John Fairchild, publisher of the fashion trade newspaper Women's Wear Daily, let it be known that he wants no part of the Robert Altman film "Pret-a-Porter," on location here. People here fear it will be a fashion version of "The Player," the director's cutting commentary on Hollywood.

Waiting for Lagerfeld's show to begin, Fairchild stepped in front of the seats occupied by the U.S. fashion press. "It's not fair to us," he announced, pointing to a notice enclosed in invitations to the Christian Dior show later that day. The insert read: You may be featured in some of the shots. Therefore your presence during the event tacitly implies your consent to being in this film.

"We don't know what they're going to do," Fairchild continued. "(This) reads like a legal thing."

Vogue magazine editor Anna Wintour agreed. "They're setting us up," she said, referring to Altman and company. "Going to the Dior show is to consent to be in the movie. So we're not going to Dior."

On second thought, she sent a fax to Dior saying she would attend only if the movie lenses were turned in other directions. Fairchild also showed up. Both, presumably, were out of camera range.

"Altman is a genius--I just hope he's doing something positive," said Andre Leon Tally, artistic director for Vogue.


To those with little at stake, such as newspaper journalists, the Altman crew has seemed surprisingly unobtrusive. Some have wondered out loud whether this tempest in a cafe au lait cup isn't the fashion industry's way of getting more attention. The shows do seem in danger of being overpowered this season. Still, Lagerfeld and Dior left an impression.

Lagerfeld's purple, orange and yellow stretch jersey dresses, piled on top of each other and over pink tights and stiletto-heeled clear plastic boots, were an eyeful. Look for low-priced versions soon in stores such as the Limited and Contempo Casuals.

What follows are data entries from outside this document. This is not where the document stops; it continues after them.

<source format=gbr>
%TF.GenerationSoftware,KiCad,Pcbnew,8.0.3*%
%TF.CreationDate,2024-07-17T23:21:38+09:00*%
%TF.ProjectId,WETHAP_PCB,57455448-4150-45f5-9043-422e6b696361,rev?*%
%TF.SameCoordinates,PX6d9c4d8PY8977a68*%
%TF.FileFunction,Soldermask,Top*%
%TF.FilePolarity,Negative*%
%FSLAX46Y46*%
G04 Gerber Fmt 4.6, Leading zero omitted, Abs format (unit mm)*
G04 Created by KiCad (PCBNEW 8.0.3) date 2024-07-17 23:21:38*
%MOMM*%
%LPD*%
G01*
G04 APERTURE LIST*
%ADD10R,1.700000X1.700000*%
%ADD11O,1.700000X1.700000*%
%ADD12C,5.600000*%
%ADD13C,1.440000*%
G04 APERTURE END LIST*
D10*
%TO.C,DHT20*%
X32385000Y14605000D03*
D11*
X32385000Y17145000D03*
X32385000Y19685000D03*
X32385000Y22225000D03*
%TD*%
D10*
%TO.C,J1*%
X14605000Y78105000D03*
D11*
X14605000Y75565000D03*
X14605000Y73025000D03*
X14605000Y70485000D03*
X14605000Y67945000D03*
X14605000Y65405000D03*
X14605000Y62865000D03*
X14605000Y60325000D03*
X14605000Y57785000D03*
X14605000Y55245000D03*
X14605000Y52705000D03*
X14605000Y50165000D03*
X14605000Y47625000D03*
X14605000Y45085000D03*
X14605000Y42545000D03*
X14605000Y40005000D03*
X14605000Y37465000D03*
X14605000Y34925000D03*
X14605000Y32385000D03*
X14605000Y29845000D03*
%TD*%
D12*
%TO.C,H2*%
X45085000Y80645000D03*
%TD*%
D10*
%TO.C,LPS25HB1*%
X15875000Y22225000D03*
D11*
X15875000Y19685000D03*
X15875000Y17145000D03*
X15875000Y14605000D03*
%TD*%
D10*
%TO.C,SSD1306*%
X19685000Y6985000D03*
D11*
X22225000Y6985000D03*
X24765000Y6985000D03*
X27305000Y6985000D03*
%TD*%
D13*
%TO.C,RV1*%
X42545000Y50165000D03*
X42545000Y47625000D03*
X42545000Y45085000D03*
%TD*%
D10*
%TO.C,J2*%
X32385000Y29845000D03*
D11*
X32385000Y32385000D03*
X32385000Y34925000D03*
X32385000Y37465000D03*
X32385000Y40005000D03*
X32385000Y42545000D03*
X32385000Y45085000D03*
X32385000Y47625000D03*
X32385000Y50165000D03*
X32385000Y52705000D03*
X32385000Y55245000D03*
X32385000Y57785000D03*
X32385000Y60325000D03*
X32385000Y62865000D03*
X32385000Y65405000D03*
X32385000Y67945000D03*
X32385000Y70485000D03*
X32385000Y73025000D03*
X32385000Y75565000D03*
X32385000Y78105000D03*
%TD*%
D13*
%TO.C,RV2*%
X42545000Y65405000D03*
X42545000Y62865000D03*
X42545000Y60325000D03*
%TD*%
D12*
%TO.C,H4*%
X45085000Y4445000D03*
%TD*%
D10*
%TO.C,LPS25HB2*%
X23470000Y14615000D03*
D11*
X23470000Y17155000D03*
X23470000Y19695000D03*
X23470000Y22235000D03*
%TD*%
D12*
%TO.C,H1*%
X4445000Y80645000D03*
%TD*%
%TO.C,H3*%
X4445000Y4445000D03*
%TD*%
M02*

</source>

Suits and jackets were the best of this show. After several seasons of unmatched looks, this was a collection of monochromes. Deep green, wine, navy and black short jackets and short skirts, both wide at the hem, gave suits the vigor of a double flying trapeze.

Pantsuits, rarely seen in this line, were a strong theme. Longer black gabardine jackets topped skinny pants that crumpled over thick-heeled shoes. Black stretch pants worn with long jackets in gray tweed or solid black had a chic, energetic quality.

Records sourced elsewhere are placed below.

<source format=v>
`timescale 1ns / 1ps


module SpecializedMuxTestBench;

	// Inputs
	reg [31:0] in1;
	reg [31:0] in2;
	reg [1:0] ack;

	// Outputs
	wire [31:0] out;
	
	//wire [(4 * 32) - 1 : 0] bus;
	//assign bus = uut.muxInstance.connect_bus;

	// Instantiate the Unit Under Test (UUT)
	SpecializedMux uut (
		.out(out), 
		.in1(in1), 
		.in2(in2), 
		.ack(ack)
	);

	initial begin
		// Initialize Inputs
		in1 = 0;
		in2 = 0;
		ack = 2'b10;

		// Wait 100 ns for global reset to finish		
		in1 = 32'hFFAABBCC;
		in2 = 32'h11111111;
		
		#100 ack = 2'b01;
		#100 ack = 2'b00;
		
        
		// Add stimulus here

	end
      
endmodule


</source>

At Dior, designer Gianfranco Ferre, really put on the dog, inspired by Altman's cameras no doubt. This collection hasn't looked so young and with-it in several years. Black leather minis had silver hardware that resembled corsets. Dior showed them with crisp white shirts. Black body wear seemed downright ladylike tucked under long, swashbuckling coats.

A furry pink Angora sweater set trimmed with pearls topped a long black chiffon skirt for a sweetly romantic evening look.

After the show, "Pret-a-Porter" cast members Lauren Bacall, Kim Basinger and Stephen Rea made like fashion regulars, climbing onto their chairs and hopping up on the runway to get backstage.


So far, the stars have been wearing Valentino, Issey Miyake, Christian Lacroix and Calvin Klein. But at Nino Cerruti's show, the press director handed out a list of who is wearing his label. Basinger, Tim Robbins, Marcello Mastroianni and Forest Whitaker, who plays fashion designer Simone Lowenthal in the movie, were on it. And this season's collections will appear in the movie, too, posing as Lowenthal originals.

Costume designer Catherine Leterrier, sitting in the front row, took notes when the runway filled up with ankle-length man-tailored coats of pale gray worn over deeper gray pin-striped pants and off-white suede Oxfords. Other good looks included a beige suede shirt dress with a flared hem, topped by a deep gray rib-knit coat, both short.

The movie bus arrived at Jean Paul Gaultier's show, held in an abandoned train depot, and out stepped Sophia Loren in an enormous black hat and dark suit that have been her uniform this week.

Her outfit didn't look much like the clothes on the runway. Gaultier's trans-Siberian fashion trip led past a folkloric montage of sheepskin jackets with fake-fur hoods, silk pajama pants, quilted kimonos, Chinese silk parkas and a few of his favorite tartan plaid kilts.